Page text
::::

Creating text entity annotation

For importing entity annotations, you can use your own text_layer_url or a Labelbox-generated text_layer_url.

You can get the Labelbox-generated text_layer_url by exporting the data row. The below code snippet demonstrates this process by exporting from a data row.

# Export data row
task = lb.DataRow.export(client=client,global_keys=[global_key])
task.wait_till_done()

if task.has_result():
stream = task.get_buffered_stream()

  text_layer = ""
  for output in stream:
      output_json = output.json
      text_layer = output_json['media_attributes']['text_layer_url']
  print(text_layer)


import requests
import json

# Helper method for updating text selections
def update_text_selections(annotation, group_id, list_tokens, page):
return annotation.update({
  "textSelections": [
    {
      "groupId": group_id,
      "tokenIds": list_tokens,
      "page": page
    }
  ]
})

# Fetch the content of the text layer
res = requests.get(text_layer)

# Phrases that we want to annotation obtained from the text layer url
content_phrases = ["Metal-insulator (MI) transitions have been one of the" ,
                 "T. Sasaki, N. Yoneyama, and N. Kobayashi",,
                 "Organic charge transfer salts based on the donor",
                 "the experimental investigations on this issue have not"]

# Parse the text layer
text_selections = []
text_selections_ner = []
text_selections_source = []
text_selections_target = []

for obj in json.loads(res.text):
for group in obj["groups"]:
  if group["content"] == content_phrases[0]:
    list_tokens = [x["id"] for x in group["tokens"]]
    # build text selections for Python Annotation Types
    document_text_selection = lb_types.DocumentTextSelection(groupId=group["id"], tokenIds=list_tokens, page=1)
    text_selections.append(document_text_selection)
    # build text selection for the NDJson annotations
    update_text_selections(annotation=entities_annotations_ndjson,
                           group_id=group["id"], # id representing group of words
                           list_tokens=list_tokens, # ids representing individual words from the group
                           page=1)
  if group["content"] == content_phrases[1]:
    list_tokens_2 = [x["id"] for x in group["tokens"]]
    # build text selections for Python Annotation Types
    ner_text_selection = lb_types.DocumentTextSelection(groupId=group["id"], tokenIds=list_tokens_2, page=1)

::::

Assignment
Please answer these from the page text above:
(a) What two kinds of text_layer_url can be used for importing entity annotations?
(b) How is the Labelbox-generated text_layer_url obtained?
(c) Which call fetches the content of the text layer?

::::

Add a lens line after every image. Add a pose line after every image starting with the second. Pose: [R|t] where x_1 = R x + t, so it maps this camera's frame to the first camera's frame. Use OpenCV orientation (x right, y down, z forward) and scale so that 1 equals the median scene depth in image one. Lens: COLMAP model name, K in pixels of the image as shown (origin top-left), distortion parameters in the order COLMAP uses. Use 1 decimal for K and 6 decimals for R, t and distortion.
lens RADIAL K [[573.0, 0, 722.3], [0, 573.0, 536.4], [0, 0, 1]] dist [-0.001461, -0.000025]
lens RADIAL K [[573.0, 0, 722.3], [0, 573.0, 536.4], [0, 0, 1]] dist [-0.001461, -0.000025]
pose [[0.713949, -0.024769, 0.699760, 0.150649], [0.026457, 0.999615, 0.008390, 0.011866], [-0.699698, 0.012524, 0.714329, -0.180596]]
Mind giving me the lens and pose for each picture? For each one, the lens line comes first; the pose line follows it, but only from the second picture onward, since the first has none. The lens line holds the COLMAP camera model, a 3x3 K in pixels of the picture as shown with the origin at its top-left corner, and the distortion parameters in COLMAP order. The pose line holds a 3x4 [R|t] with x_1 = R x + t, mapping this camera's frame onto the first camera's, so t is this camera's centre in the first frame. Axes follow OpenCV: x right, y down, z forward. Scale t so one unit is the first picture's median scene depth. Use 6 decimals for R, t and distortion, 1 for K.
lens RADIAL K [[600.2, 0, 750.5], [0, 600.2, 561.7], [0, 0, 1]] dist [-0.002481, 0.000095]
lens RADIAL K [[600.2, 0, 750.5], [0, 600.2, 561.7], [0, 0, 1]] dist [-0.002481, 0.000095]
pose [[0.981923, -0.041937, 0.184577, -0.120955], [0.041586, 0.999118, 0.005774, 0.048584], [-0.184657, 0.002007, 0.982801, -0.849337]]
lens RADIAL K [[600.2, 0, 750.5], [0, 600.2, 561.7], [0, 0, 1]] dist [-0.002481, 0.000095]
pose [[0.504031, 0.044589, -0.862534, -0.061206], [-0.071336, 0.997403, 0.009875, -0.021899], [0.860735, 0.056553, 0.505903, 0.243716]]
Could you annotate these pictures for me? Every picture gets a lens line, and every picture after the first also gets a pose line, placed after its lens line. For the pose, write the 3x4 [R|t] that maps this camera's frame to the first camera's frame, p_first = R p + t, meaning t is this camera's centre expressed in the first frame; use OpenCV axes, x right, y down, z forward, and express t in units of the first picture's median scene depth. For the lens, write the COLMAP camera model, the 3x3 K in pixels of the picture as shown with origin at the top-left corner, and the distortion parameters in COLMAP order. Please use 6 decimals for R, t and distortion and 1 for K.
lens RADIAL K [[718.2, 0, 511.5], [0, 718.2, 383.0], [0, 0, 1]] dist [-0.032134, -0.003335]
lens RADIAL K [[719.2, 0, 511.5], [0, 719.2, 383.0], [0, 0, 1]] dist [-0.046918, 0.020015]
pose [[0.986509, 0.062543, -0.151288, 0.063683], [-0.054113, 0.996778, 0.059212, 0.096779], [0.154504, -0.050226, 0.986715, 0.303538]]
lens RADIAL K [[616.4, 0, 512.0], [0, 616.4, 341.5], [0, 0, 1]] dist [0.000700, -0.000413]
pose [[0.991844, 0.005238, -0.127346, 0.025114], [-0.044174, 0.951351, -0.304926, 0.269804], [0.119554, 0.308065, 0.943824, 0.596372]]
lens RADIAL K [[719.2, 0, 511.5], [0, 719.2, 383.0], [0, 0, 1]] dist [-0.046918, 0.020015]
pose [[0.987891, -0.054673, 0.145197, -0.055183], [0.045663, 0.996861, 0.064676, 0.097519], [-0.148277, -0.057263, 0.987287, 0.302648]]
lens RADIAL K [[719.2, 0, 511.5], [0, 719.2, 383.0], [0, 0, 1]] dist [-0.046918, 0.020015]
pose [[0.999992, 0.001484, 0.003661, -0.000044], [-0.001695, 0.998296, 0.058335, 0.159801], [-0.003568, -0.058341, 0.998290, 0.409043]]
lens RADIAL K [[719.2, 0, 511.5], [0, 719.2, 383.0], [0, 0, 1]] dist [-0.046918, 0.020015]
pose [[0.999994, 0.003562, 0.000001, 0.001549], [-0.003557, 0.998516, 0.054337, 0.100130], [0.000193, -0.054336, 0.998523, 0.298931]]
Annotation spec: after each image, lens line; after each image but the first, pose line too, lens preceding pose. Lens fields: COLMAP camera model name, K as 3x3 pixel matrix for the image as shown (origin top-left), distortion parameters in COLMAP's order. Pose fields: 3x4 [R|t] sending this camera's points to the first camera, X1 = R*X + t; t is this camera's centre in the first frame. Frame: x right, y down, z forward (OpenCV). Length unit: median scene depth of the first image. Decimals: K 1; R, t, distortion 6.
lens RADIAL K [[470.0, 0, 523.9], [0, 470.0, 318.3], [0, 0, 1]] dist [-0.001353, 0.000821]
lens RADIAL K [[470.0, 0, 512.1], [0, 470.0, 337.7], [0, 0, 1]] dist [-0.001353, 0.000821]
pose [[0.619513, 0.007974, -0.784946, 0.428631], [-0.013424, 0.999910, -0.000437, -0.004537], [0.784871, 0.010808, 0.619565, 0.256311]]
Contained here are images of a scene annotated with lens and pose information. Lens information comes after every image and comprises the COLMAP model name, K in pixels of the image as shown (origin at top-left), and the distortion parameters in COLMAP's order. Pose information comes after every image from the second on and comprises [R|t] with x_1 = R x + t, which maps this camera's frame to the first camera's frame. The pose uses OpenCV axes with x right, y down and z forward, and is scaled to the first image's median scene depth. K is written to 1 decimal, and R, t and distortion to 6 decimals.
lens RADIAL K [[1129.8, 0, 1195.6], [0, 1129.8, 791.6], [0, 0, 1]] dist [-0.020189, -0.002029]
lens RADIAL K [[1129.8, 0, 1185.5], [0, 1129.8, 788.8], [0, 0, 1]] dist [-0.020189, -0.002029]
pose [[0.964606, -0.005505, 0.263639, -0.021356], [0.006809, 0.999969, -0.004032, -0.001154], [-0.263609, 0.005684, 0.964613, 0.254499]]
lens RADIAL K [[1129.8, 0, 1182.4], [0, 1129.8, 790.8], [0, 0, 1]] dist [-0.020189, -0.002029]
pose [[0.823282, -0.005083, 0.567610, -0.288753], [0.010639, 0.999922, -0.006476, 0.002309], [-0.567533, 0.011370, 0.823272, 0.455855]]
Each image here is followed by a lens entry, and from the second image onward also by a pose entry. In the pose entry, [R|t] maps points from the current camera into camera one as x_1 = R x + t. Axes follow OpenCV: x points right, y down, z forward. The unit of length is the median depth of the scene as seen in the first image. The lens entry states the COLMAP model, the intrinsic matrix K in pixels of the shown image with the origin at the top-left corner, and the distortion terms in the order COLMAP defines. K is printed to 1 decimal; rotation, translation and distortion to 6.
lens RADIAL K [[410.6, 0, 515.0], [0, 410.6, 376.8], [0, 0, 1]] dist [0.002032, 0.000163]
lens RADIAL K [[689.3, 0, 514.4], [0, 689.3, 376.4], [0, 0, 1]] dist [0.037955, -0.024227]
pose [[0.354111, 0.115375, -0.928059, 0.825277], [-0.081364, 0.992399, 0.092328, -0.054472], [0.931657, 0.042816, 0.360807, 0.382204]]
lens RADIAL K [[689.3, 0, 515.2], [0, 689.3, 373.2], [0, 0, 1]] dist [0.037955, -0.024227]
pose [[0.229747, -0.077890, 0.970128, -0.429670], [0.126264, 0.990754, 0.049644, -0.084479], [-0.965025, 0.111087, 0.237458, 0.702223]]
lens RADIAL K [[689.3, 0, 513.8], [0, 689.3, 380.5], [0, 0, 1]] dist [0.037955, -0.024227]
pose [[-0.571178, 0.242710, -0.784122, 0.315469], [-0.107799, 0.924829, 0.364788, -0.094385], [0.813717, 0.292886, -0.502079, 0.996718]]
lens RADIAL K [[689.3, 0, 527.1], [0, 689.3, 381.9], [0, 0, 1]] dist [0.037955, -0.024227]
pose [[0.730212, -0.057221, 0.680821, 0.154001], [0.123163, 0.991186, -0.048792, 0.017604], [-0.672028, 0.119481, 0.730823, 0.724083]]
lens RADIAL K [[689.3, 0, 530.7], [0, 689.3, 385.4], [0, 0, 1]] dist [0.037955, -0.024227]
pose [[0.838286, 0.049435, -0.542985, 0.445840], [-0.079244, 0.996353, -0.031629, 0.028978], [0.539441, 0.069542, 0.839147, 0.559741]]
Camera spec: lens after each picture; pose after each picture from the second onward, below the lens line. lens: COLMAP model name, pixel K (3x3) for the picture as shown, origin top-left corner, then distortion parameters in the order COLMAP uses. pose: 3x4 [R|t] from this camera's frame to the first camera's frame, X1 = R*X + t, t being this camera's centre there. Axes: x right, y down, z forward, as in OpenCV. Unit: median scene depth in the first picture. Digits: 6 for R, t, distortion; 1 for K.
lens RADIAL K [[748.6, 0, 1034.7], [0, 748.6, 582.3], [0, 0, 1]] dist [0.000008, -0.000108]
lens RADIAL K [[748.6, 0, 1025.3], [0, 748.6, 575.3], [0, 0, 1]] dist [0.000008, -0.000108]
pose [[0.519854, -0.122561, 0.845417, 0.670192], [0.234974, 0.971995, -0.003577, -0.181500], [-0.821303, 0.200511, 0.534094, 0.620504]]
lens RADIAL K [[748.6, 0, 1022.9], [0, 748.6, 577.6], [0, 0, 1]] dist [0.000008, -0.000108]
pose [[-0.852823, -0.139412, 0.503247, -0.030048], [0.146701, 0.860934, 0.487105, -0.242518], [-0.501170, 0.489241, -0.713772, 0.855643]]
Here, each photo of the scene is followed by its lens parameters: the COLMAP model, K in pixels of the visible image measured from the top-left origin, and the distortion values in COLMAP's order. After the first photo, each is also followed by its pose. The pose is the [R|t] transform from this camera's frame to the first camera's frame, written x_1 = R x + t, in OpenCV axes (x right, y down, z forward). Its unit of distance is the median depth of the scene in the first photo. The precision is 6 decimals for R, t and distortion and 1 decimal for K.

::::

Solution for this problem
(a) Your own text_layer_url or a Labelbox-generated text_layer_url.
(b) By exporting the data row.
(c) requests.get(text_layer)